An out of control bus is forced to jump from a location $\langle 0,40,-5 \rangle$m with an initial velocity of $\langle 80,7,-5 \rangle$m. Determine the time at which the bus hits the ground.

• Starting position of the bus $\langle 0,40,-5 \rangle$m
• Initial velocity of the bus $\langle 80,7,-5 \rangle$m
• The acceleration due to gravity is 9.8 $\dfrac{m}{s^2}$ and is directed downward.
• The bus experiences one force - the gravitational force (directly down).

• The time the bus hits the ground.

• Assume no drag effects
• Assume ground is when position of bus is 0 in the y direction

Diagram of forces acting on bus once it leaves the road.

General equation for position up date formula for constant force systems:

$$\vec{r}_{f} = \vec{r}_{i} + \vec{v}_{i} \Delta t + \dfrac{1}{2}\dfrac{\vec{F}_{net}}{m} \Delta t^2$$

Equation for determining $\Delta{t}$ in constant force situations.

In this problem we know the only force acting on the bus is the force due to gravity which acts solely in the y-direction.

The bus has an initial velocity in the x-direction of $80m/s^{-1}$ but with no forces acting in the x-direction this velocity will remain constant.

This x-velocity has no effect on the amount of time it takes for the bus to reach the ground.

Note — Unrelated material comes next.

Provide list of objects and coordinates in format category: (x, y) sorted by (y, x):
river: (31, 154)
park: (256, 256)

Just as the z-velocity does not either.

The force due to gravity is constant so we can use the equation for position up date formula for constant force systems.

We know the final position of the bus is the ground where the y-component of the position vector is 0.

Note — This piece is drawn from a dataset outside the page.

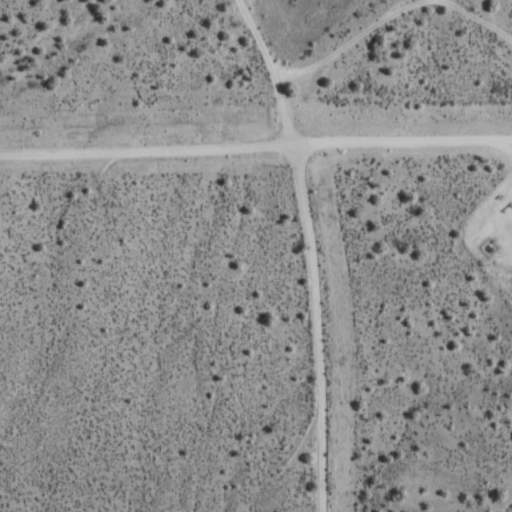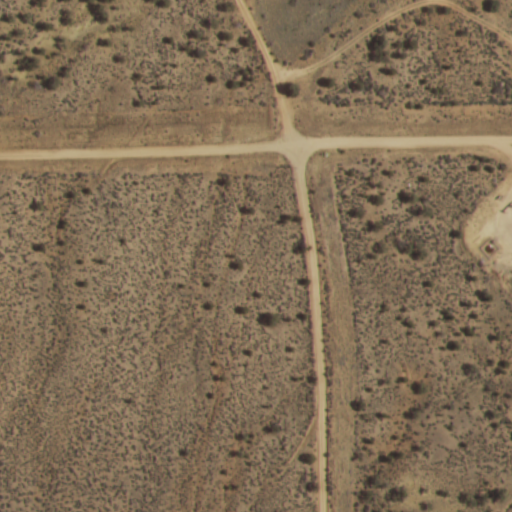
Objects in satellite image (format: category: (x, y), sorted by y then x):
road: (307, 250)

We know the bus is accelerating towards the ground at $-9.8ms^{-2}$ due to the net force in the y-direction being the acceleration due to the force of gravity.

Since we are concerned only with the y-component of the motion we can use the y-component version of the position update equation:

$y_f - y_i = v_{iy} \Delta{t} + \dfrac{1}{2} \dfrac{F_{net,y}}{m} \Delta{t^2}$

At ground $y_f = 0$; the bus initially leaves the road at $y_i = 40$.

$0 - 40 = v_{iy} \Delta{t} + \dfrac{1}{2} \dfrac{-mg}{m} \Delta{t^2}$

The masses cancel.

$ -40 = v_{iy} \Delta{t} + -\dfrac{1}{2} {g} \Delta{t^2}$

Rearrange the equation.

$ -40 -v_{iy} \Delta{t} = -\dfrac{1}{2} {g} \Delta{t^2}$

Sub in values for $v_{iy}$ and ${g}$

$ -40 -(7 \Delta{t}) = -4.9 \Delta{t^2}$

Solve the quadratic equation

$ \Delta{t} = 3.65s$